Task description. Reproduce the data below word for word, setting aside any picture it holds.

** Source information follows **

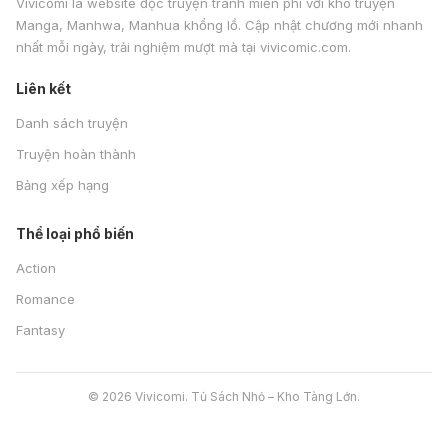
Vivicomi là website đọc truyện tranh miễn phí với kho truyện
Manga, Manhwa, Manhua khổng lồ. Cập nhật chương mới nhanh
nhất mỗi ngày, trải nghiệm mượt mà tại vivicomic.com.
Liên kết
Danh sách truyện
Truyện hoàn thành
Bảng xếp hạng
Thể loại phổ biến
Action
Romance
Fantasy
© 2026 Vivicomi. Tủ Sách Nhỏ – Kho Tàng Lớn.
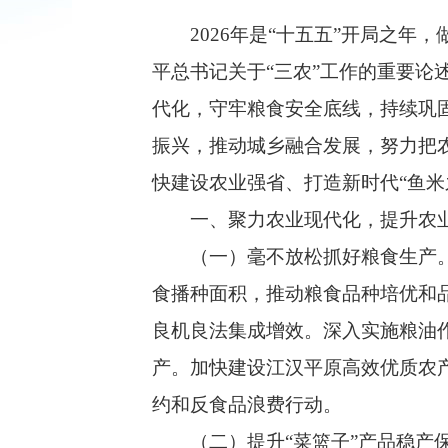
2026年是“十五五”开局之年，
平总书记关于“三农”工作的重要
代化，守牢粮食安全底线，持续巩
振兴，推动城乡融合发展，努力把
快建设农业强省、打造新时代“鱼米
一、聚力农业现代化，提升农业
（一）毫不放松抓好粮食生产。坚
食播种面积，推动粮食品种培优和
良机良法集成增效。深入实施粮油
产。加快建设江汉平原高效优质农
约和反食品浪费行动。
（二）提升“菜篮子”产品稳产保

** End of Source information **

Solution for this task.
Vivicomi là website đọc truyện tranh miễn phí với kho truyện
Manga, Manhwa, Manhua khổng lồ. Cập nhật chương mới nhanh
nhất mỗi ngày, trải nghiệm mượt mà tại vivicomic.com.
Liên kết
Danh sách truyện
Truyện hoàn thành
Bảng xếp hạng
Thể loại phổ biến
Action
Romance
Fantasy
© 2026 Vivicomi. Tủ Sách Nhỏ – Kho Tàng Lớn.
2026年是“十五五”开局之年，
平总书记关于“三农”工作的重要
代化，守牢粮食安全底线，持续巩
振兴，推动城乡融合发展，努力把
快建设农业强省、打造新时代“鱼米
一、聚力农业现代化，提升农业
（一）毫不放松抓好粮食生产。坚
食播种面积，推动粮食品种培优和
良机良法集成增效。深入实施粮油
产。加快建设江汉平原高效优质农
约和反食品浪费行动。
（二）提升“菜篮子”产品稳产保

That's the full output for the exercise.